Recently I'm pricking the bubble and realising that (what a suprise!) I'm not going to be another Mozart. My last attempt to achive something as a amateur composer is a contest organised by radio station. Actually I'm writing a composition for oboe, cello and violin as a main instruments. What you can hear here is not a composition itself, just a buch of pieces of pieces sticked together intro a piece. I don't think it's too good, but why not give it a try? I'm somehow set to hear that there is nothing interesting, so go ahead.

I'm not aware of any english-language portal which can be used to listen to music online, so I uploaded it to the polish one - just click to the play button to turn it on, there are symbols just like on CD player.

http://w242.wrzuta.pl/audio/5QCX7eZWS2V/ej_badaj_jakie_kurewskie_czary


----------



## jcsd (Aug 2, 2009)

I listened to it, to me it does sound like short phrases/bars stuck together rtaher than a coherent piece. I can understand that the overall effect you've gone for is to create a dijointed feeling, but I think there's subtler ways to acheive this.

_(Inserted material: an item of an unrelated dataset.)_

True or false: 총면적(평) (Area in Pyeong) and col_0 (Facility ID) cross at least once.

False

Even pieces that create a dischorent feeling have a coherence that the listener may not be conciousloy aware of in order to make the piece work as a whole.

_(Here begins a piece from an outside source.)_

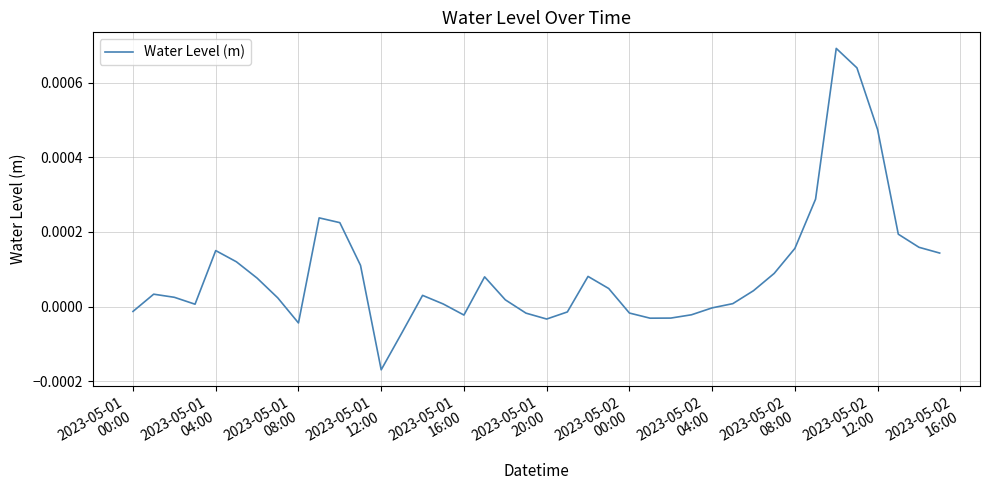

Is this an area chart (filled region under the line)?

No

I did like some of the phrases, perhaps you should try to expand these instead?

From a technically aspect I think you might want to look at the samplesets you use too, the opening part is something that needs to be played expressively, but the actual instrument sounds very dead.

Of course this is just my opinion

Soundclick.com and soundcloud.com are both free English language MP3 hosting sites.


----------



## Aramis (Mar 1, 2009)

jcsd said:


> I listened to it, to me it does sound like short phrases/bars stuck together


That's what it is. The whole thing isn't a complete piece but, like I mentioned in title, a bunch of phrazes which are going to be extended or thrown away.

Thank you for your opinion and links to hosting sites.


----------



## jcsd (Aug 2, 2009)

Well like I said then I think some of those phrases are really worth expanding into something more.


----------



## jcsd (Aug 2, 2009)

Btw I'd also add I think 17 is ludriciously young to be giving up on acheiving something as a composer. My cousin who's still in his early twenties composes and plays his own stuff with a famous modern jazz/modern classical quartet (well just about as famous in the UK as you can be in that genre). At 17, a talent musician, yes, but what he acheived still suprised me I think a lot of the work he put into acheiving what he did and still is acheiving came in those intereceding years.


----------